Setting a time to meet future Govett-Brewster Art Gallery director Rhana Devenport during the opening week of the Sydney Biennale was not easy.
Although her appointment was announced in April, she has a contract with the Biennale that will keep her frantically busy until August, after which she plans to spend two weeks recuperating on a beach before moving to New Plymouth.
Our interview eventually starts almost an hour late, due to Devenport spending most of the day photocopying exhibition pamphlets - the initial shipment of 5000, intended to last the first week, was used up by the end of the first day.
Although she is the manager of public and education programmes, including publications, she doesn't mind getting hands-on when the going gets tough. In fact, it's one of the reasons she took on the job in 2005 after 10 years at the helm of the Queensland Art Gallery's Asia-Pacific Triennial (APT).
"When I left I had a desire to work firstly independently and then with a smaller organisation," she says.
As an independent event, the Biennale has a relatively small team of 16 core staff - about the same as the Govett-Brewster - compared to the significant in-house resources the APT can draw from the Queensland Art Gallery.
But Devenport says there are advantages to working with a tight team. "I think, given that it's one of the oldest [biennales] - it has been around for 30 years - it has a wonderful legacy but it can absolutely reinvent itself if it wants to. I'm dying to see the next three biennales."
With more than 70 of the 2006 Biennale's 85 artists arriving from all over the world for the opening, to do talks and three consecutive symposiums, Devenport says this is the most expansive yet.
"I think it harks back sometimes to those early ones which are visionary in the sense that it was the inception of the project and there's a certain ambition in that."
Between leaving the APT in 2004 and joining the Biennale team, Devenport worked as an independent curator, working on shows in Lithuania, Havana and Sydney.
She also had a three-month stint as curator-in-residence at Artspace in Auckland, where she enjoyed working in a team of three, an encounter she says played a vital role in getting her into the Govett-Brewster.
"If I hadn't had that experience, I don't think Govett would have happened. And I think it was a way for me to immerse myself in three shows I was really proud of. But also Artspace were fantastic in travelling me around the country to meet that younger generation of artists. In so doing I got to meet all the professionals and I was constantly surprised and delighted and interested in what I was seeing.
"I have a certain foundation, which [also] builds on the 10 years working for the APT, but that was very specific. And it got me really interested."
She says she also found a momentum in the New Zealand art scene that isn't repeated in Australia.
"It's a sort of enormous and genuine interest in ideas and artists and developments that are happening elsewhere. Australians are interested in international artists and ideas, surely and sincerely, but I think New Zealand has a real hunger."
Between APTs, Devenport also became a de facto contemporary design curator for the Queensland Art Gallery, collecting work for the gallery and organising exhibitions - as well as helping establish the Australian Centre of Asia-Pacific Art, that provides a platform for the APT and Queensland Art Gallery.
She says this focus on the Asia-Pacific region gives Brisbane, a city not renowned as a cultural centre, a strategic edge, an approach that is echoed in the Govett-Brewster's long-standing interest in the Pacific Rim.
"Brisbane is not always on the highest agenda of essential places to go.
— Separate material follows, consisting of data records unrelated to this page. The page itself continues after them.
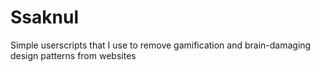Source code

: # Ssaknul
Simple userscripts that I use to remove gamification and brain-damaging design patterns from websites
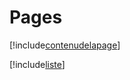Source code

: # Pages

[!include[contenudelapage](pages.contenudelapage.autogen.md)]

[!include[liste](pages.liste.autogen.md)]










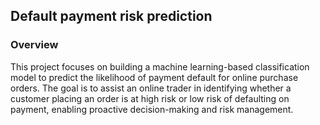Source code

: ## Default payment risk prediction

### Overview
This project focuses on building a machine learning-based classification model to predict the likelihood of payment default for online purchase orders. The goal is to assist an online trader in identifying whether a customer placing an order is at high risk or low risk of defaulting on payment, enabling proactive decision-making and risk management.


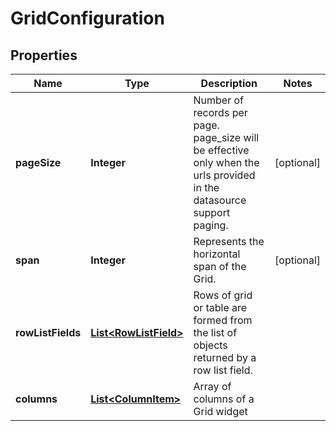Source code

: # GridConfiguration

## Properties
Name | Type | Description | Notes
------------ | ------------- | ------------- | -------------
**pageSize** | **Integer** | Number of records per page. page_size will be effective only when the urls provided in the datasource support paging. |  [optional]
**span** | **Integer** | Represents the horizontal span of the Grid. |  [optional]
**rowListFields** | [**List&lt;RowListField&gt;**](RowListField.md) | Rows of grid or table are formed from the list of objects returned by a row list field. | 
**columns** | [**List&lt;ColumnItem&gt;**](ColumnItem.md) | Array of columns of a Grid widget |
There is Sydney, Melbourne, and then you make a decision, really, where else to go. But people who are interested in contemporary Asia-Pacific will come there because of that reason alone.
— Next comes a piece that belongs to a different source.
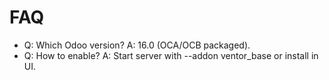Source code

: # FAQ

- Q: Which Odoo version? A: 16.0 (OCA/OCB packaged).
- Q: How to enable? A: Start server with --addon ventor_base or install in UI.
"The same with the Govett Brewster in New Plymouth - I think it's fantastic - a very small, extremely beautiful place with this amazingly visionary organisation that is so well known.
"The Govett Brewster has been equally smart in having a focus, again with Pacific Rim, with contemporary art, with the whole relationship with Len Lye. There's a marrying of certain sensibilities and certain practices that nowhere else in the world has. So it's about uniqueness - you can't be everything to everybody."
As if Devenport's new job wasn't already exciting enough, two weeks ago the New Plymouth District Council agreed to provide operating costs for the proposed $10 million Len Lye Centre. She already has the ideal person to staff it in Harvard-graduate and Len Lye expert Tyler Cann.
Having already been at the forefront of exhibiting art from the Asia Pacific region, Devenport should be comfortable in her new role. But she says there is still uncharted territory.
"There is still so much work to be done, there's no way I'm relying on my experience because everything changes every day and if we are engaged with the contemporary, it's about that kind of constant research and dialogue."
* Andrew Clifford flew to Sydney with Qantas and stayed at the Sheraton Four Points, courtesy of Tourism New South Wales.